Personally, I don't see how BNF is not a language. Say, wikipedia is not only describing it as a "notation" but also mentions it's a metalanguage.
If we allow questions in sql, then we should allow the questions in BNF because both describe some desired result. In case of SQL it's the data slicing and dicing; in case of BNF it's the interpreters/compilers behavior.
I don't see any reason why not treat BNF as a programming language, especially remembering that there are tools capable of generating at parsers for given grammars. It's declarative. So what? It's "high-order"/"meta-". So what?
The grammars can sometimes be optimized ("refactored" in a sense) just like regular code, therefore the code review is more then valuable. Even though it may be viewed as a design review exercise, technically it's still a code review too.
I agree with @Mast: if the code is concrete; and a particular grammar is complete (e.g. no missing/hypothetical tokens are present); the question should be fine.

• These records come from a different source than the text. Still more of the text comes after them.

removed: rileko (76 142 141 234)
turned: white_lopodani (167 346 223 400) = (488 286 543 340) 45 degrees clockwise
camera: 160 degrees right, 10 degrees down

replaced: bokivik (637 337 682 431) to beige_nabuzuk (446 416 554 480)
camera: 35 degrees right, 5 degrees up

Yet, I'd recommend fixing the following part to remove possible interpretation:
// omitted for simplicity
literal_number : ...
literal_string : ...
identifier : ...
Do describe those things for completeness. You can put them into a separate "spoiler" session if it makes your question visually bloated.
P.S. this is just my two cents and I should have kind of a half-vote on that topic because I myself is still very new to CR.SE.